Likely bad linking during compilation, retry at least 4 times to be quite sure it's not your make.conf. Remember to *cleanworld* && *cleandeps* also, if it still doesn't it could be a bug.


----------



## radmanly (Aug 14, 2012)

Thanks for the reply.  I've retried more than 4 times and it still doesn't work. I modified the makefile in /usr/src/usr.sbin/named to use absolute instead of relative paths.  After that, the linker could find the libraries.

Now, it's complaining that there's no libdns.a.  When I go into the dns directory and run make, nothing happens.

Am I the only one having these problems?


----------



## Savagedlight (Aug 15, 2012)

May I suggest you do a cleanworld & buildworld (but not installworld) in /usr/src, then try to install the named binary?


----------



## lyubomirrussev (Aug 16, 2012)

Hi radmanly,

You are not the only one who is experiencing this.
I have the same problem on several i386 servers running 8.3-RELEASE-p3.

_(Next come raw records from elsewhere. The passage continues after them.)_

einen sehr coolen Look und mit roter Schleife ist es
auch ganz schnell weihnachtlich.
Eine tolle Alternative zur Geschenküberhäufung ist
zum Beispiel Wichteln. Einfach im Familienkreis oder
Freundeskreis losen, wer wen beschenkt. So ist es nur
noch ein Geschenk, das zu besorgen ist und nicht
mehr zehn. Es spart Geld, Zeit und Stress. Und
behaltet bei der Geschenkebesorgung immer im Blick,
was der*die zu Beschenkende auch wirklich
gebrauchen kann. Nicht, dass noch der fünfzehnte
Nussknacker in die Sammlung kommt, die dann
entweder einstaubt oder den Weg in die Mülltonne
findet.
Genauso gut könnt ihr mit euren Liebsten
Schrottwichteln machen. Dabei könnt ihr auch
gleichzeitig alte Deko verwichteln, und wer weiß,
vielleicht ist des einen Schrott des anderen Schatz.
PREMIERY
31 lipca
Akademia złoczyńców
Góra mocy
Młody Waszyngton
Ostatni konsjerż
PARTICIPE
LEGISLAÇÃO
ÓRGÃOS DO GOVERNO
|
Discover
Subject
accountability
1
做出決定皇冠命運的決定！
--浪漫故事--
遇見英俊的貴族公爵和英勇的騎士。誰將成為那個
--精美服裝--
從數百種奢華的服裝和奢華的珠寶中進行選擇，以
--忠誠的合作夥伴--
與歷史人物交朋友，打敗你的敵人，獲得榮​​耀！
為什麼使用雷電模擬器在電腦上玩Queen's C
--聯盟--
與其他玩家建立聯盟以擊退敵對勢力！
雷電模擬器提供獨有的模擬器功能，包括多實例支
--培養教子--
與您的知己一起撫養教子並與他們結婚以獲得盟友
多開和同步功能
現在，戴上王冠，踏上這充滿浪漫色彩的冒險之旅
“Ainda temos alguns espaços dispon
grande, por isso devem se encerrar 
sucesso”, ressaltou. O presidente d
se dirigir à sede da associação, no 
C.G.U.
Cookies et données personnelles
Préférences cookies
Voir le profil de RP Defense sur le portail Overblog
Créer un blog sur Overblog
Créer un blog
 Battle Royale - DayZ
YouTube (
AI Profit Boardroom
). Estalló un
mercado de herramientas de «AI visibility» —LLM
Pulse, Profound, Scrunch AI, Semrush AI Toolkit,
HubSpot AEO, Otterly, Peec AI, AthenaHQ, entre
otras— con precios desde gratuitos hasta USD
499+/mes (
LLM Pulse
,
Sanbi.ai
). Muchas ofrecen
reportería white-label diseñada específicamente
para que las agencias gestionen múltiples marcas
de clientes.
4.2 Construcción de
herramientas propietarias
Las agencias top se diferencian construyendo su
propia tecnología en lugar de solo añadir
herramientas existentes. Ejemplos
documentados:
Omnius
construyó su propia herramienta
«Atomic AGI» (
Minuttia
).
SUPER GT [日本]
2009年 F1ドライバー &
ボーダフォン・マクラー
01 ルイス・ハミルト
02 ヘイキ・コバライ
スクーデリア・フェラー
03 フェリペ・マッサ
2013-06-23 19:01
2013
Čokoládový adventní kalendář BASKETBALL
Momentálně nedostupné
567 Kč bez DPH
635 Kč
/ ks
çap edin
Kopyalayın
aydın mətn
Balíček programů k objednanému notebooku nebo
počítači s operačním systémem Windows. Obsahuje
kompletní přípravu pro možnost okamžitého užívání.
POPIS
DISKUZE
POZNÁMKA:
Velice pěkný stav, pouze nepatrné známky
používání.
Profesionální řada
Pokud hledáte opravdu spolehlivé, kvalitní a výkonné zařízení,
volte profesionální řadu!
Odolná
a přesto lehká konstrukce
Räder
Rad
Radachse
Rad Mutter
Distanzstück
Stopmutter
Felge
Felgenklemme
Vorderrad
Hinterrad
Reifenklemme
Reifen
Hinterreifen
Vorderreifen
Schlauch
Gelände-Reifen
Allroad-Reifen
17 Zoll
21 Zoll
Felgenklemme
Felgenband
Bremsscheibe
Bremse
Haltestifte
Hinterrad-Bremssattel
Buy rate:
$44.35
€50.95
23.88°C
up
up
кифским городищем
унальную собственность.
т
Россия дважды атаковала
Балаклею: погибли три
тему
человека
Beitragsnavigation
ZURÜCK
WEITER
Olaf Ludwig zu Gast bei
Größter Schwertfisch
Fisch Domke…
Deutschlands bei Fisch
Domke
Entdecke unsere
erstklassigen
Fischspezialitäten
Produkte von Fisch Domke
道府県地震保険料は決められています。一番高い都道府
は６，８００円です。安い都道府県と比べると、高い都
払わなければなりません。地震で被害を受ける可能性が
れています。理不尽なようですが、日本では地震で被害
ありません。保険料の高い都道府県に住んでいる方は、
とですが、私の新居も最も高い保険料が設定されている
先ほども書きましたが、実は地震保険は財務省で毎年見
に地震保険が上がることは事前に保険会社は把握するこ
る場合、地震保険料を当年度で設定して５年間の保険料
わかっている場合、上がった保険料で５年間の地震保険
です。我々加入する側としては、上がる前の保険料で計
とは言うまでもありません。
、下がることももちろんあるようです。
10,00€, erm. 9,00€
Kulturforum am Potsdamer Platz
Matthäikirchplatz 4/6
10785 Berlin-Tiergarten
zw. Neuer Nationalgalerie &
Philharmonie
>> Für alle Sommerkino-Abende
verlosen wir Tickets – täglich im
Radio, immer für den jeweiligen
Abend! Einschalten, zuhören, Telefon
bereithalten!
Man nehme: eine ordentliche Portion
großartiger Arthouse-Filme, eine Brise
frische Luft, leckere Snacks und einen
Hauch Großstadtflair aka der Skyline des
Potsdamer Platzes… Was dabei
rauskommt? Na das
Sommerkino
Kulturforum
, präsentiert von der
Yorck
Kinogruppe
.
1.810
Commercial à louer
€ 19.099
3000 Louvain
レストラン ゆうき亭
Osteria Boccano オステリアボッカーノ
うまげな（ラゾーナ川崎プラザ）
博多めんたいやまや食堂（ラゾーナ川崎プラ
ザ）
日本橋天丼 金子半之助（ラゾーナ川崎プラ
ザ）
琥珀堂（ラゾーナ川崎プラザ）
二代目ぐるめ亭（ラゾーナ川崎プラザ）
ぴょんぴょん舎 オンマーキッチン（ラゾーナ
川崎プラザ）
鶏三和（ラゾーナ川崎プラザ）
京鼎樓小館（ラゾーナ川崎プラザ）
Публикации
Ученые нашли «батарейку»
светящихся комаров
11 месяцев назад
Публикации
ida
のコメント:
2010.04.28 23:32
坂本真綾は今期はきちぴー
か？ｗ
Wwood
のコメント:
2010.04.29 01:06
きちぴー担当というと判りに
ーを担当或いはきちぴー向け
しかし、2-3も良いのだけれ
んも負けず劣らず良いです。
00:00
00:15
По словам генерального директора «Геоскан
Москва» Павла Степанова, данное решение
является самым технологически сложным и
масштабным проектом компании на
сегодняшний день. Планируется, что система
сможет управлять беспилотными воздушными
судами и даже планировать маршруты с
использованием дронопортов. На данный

FreeBSD gurus, please help!


----------



## radmanly (Aug 16, 2012)

I don't know if rebuilding world is an option for you, lyubomirrussev, but it fixed the problem for me.  After [CMD="make"]cleanworld[/CMD] & [CMD="make"]buildworld[/CMD], I rebooted to single-user mode and did a [CMD="make"]installworld[/CMD] and now have a brand new named.  Rebuilding world to get a small named patch seems like overkill but it worked. 

Thanks!


----------



## lyubomirrussev (Aug 17, 2012)

Thanks for the solution, radmanly!

However in my humble opinion there is something wrong in the /usr/sbin/namedbuild dependencies which are requiring to rebuild the whole system via 
`# make cleanworld`
`# make buildworld` 
 and 
`# make installworld`


----------